Diante do presente resultado, deverá a parte autora arcar com 50% das custas e despesas processuais, além de honorários advocatícios aos patronos da ABO/RS, os quais mantenho no patamar arbitrado na origem, 15% do valor da causa - até porque não sobrevieram contrarrazões da aludida demandada. Suspensa a exigibilidade da verba de sucumbência em face da demandante diante da gratuidade judiciária concedida na fl. 32. Por sua vez, a corré PUCRS deverá arcar com os outros 50% das custas e despesas processuais, assim como honorários advocatícios devidos ao FADEP - já que a autora é patrocinada pela Defensoria Pública -, os quais arbitro em 15% sobre o valor da condenação.
Por fim, sabe-se que, no sistema de persuasão racional adotado no processo civil brasileiro, o juiz não está obrigado a se manifestar sobre todas as alegações e disposições normativas invocadas pelas partes, bastando menção às regras e fundamentos jurídicos que levaram à decisão de uma ou outra forma. Assim, dou por devidamente prequestionados todos os dispositivos constitucionais, legais e infralegais suscitados pelas partes no curso do processo, a fim de evitar a oposição de aclaratórios com intuito prequestionador.
Registro, por entender oportuno, que será considerada manifestamente protelatória eventual oposição de embargos declaratórios com propósito exclusivo de prequestionamento ou com notória intenção de rediscussão da decisão da Câmara, na forma do artigo 1.026, § 2º, do Código de Processo Civil.
Do exposto, readequando a sucumbência nos termos da fundamentação, voto pelo PARCIAL PROVIMENTO da apelação para condenar a PUCRS a pagar indenização por danos morais à autora no valor de R$ 5.000,00, que deverá ser corrigido pelo IGP-M a contar deste julgado e acrescido de juros de mora de 1% desde a citação.
Outrossim, deixo de aplicar o disposto no artigo 85, § 11, do Código de Processo Civil, diante do teor do AgInt nos EREsp nº 1539725/DF, tendo em vista que o presente recurso resta parcialmente provido.
Corrijam-se cadastro e autuação para constar ASSOCIAÇÃO BRASILEIRA DE ODONTOLOGIA – SEÇÃO RIO GRANDE DO SUL – ABO/RS como apelada, e não apenas interessada.
Des. Eduardo Kraemer - De acordo com o(a) Relator(a).
Des. Eugênio Facchini Neto (PRESIDENTE) - De acordo com o(a) Relator(a).

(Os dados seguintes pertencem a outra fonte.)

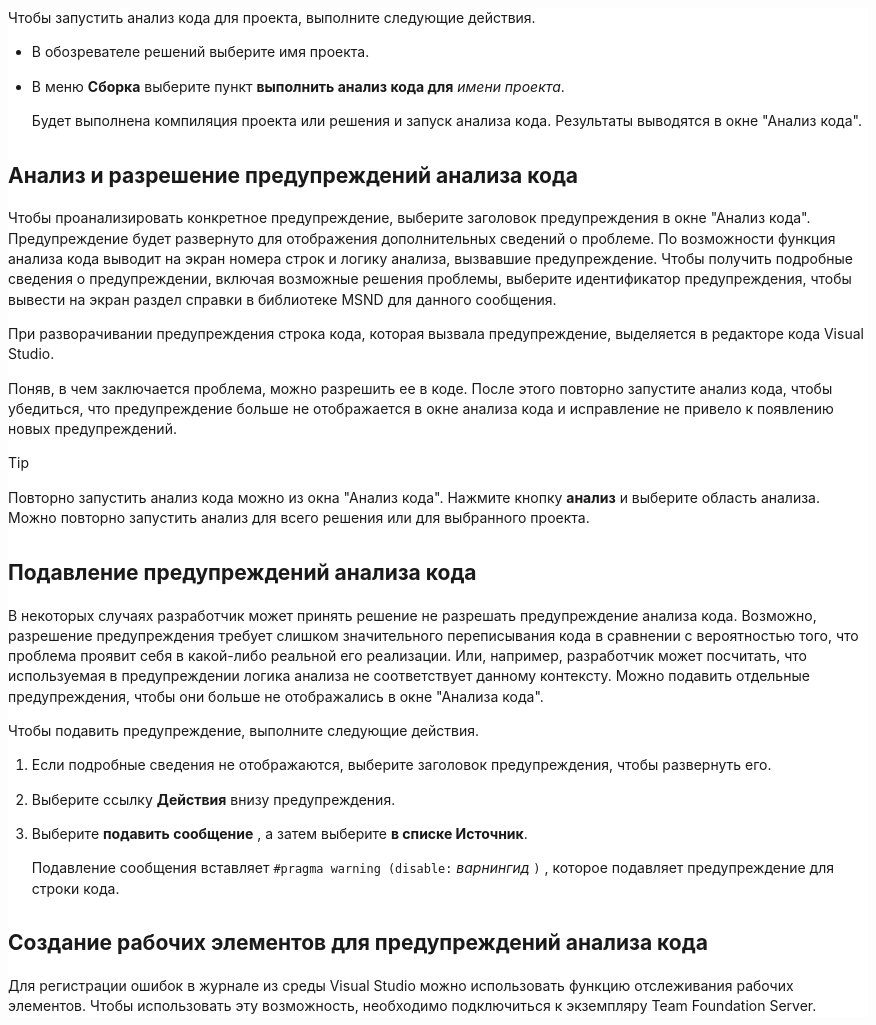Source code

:   Чтобы запустить анализ кода для проекта, выполните следующие действия.  
  
- В обозревателе решений выберите имя проекта.  
  
- В меню **Сборка** выберите пункт **выполнить анализ кода для** *имени проекта*.  
  
  Будет выполнена компиляция проекта или решения и запуск анализа кода. Результаты выводятся в окне "Анализ кода".  
  
## <a name="analyze-and-resolve-code-analysis-warnings"></a><a name="BKMK_Analyze"></a> Анализ и разрешение предупреждений анализа кода  
 Чтобы проанализировать конкретное предупреждение, выберите заголовок предупреждения в окне "Анализ кода". Предупреждение будет развернуто для отображения дополнительных сведений о проблеме. По возможности функция анализа кода выводит на экран номера строк и логику анализа, вызвавшие предупреждение. Чтобы получить подробные сведения о предупреждении, включая возможные решения проблемы, выберите идентификатор предупреждения, чтобы вывести на экран раздел справки в библиотеке MSND для данного сообщения.  
  
 При разворачивании предупреждения строка кода, которая вызвала предупреждение, выделяется в редакторе кода Visual Studio.  
  
 Поняв, в чем заключается проблема, можно разрешить ее в коде. После этого повторно запустите анализ кода, чтобы убедиться, что предупреждение больше не отображается в окне анализа кода и исправление не привело к появлению новых предупреждений.  
  
> [!TIP]
> Повторно запустить анализ кода можно из окна "Анализ кода". Нажмите кнопку **анализ** и выберите область анализа. Можно повторно запустить анализ для всего решения или для выбранного проекта.  
  
## <a name="suppressing-code-analysis-warnings"></a><a name="BKMK_Suppress"></a> Подавление предупреждений анализа кода  
 В некоторых случаях разработчик может принять решение не разрешать предупреждение анализа кода. Возможно, разрешение предупреждения требует слишком значительного переписывания кода в сравнении с вероятностью того, что проблема проявит себя в какой-либо реальной его реализации. Или, например, разработчик может посчитать, что используемая в предупреждении логика анализа не соответствует данному контексту. Можно подавить отдельные предупреждения, чтобы они больше не отображались в окне "Анализа кода".  
  
 Чтобы подавить предупреждение, выполните следующие действия.  
  
1. Если подробные сведения не отображаются, выберите заголовок предупреждения, чтобы развернуть его.  
  
2. Выберите ссылку **Действия** внизу предупреждения.  
  
3. Выберите **подавить сообщение** , а затем выберите **в списке Источник**.  
  
   Подавление сообщения вставляет `#pragma warning (disable:` *варнингид* `)` , которое подавляет предупреждение для строки кода.  
  
## <a name="creating-work-items-for-code-analysis-warnings"></a><a name="BKMK_Creating_work_items_for_code_analysis_warnings"></a> Создание рабочих элементов для предупреждений анализа кода  
 Для регистрации ошибок в журнале из среды Visual Studio можно использовать функцию отслеживания рабочих элементов. Чтобы использовать эту возможность, необходимо подключиться к экземпляру Team Foundation Server.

DES. EUGÊNIO FACCHINI NETO - Presidente - Apelação Cível nº 70079445615, Comarca de Porto Alegre: "APELAÇÃO PARCIALMENTE PROVIDA. UNÂNIME."
Julgador(a) de 1º Grau: KARLA AVELINE DE OLIVEIRA
[1] Audiência de instrução, fls. 207/208, com oitiva de testemunha pelo sistema DRS e acesso via portal do TJRS.
[2] CC. Art. 405. Contam-se os juros de mora desde a citação inicial.
² CPC. Art. 240. A citação válida, ainda quando ordenada por juízo incompetente, induz litispendência, torna litigiosa a coisa e constitui em mora o devedor, ressalvado o disposto nos arts. 397 e 398 da Lei no 10.406, de 10 de janeiro de 2002 (Código Civil).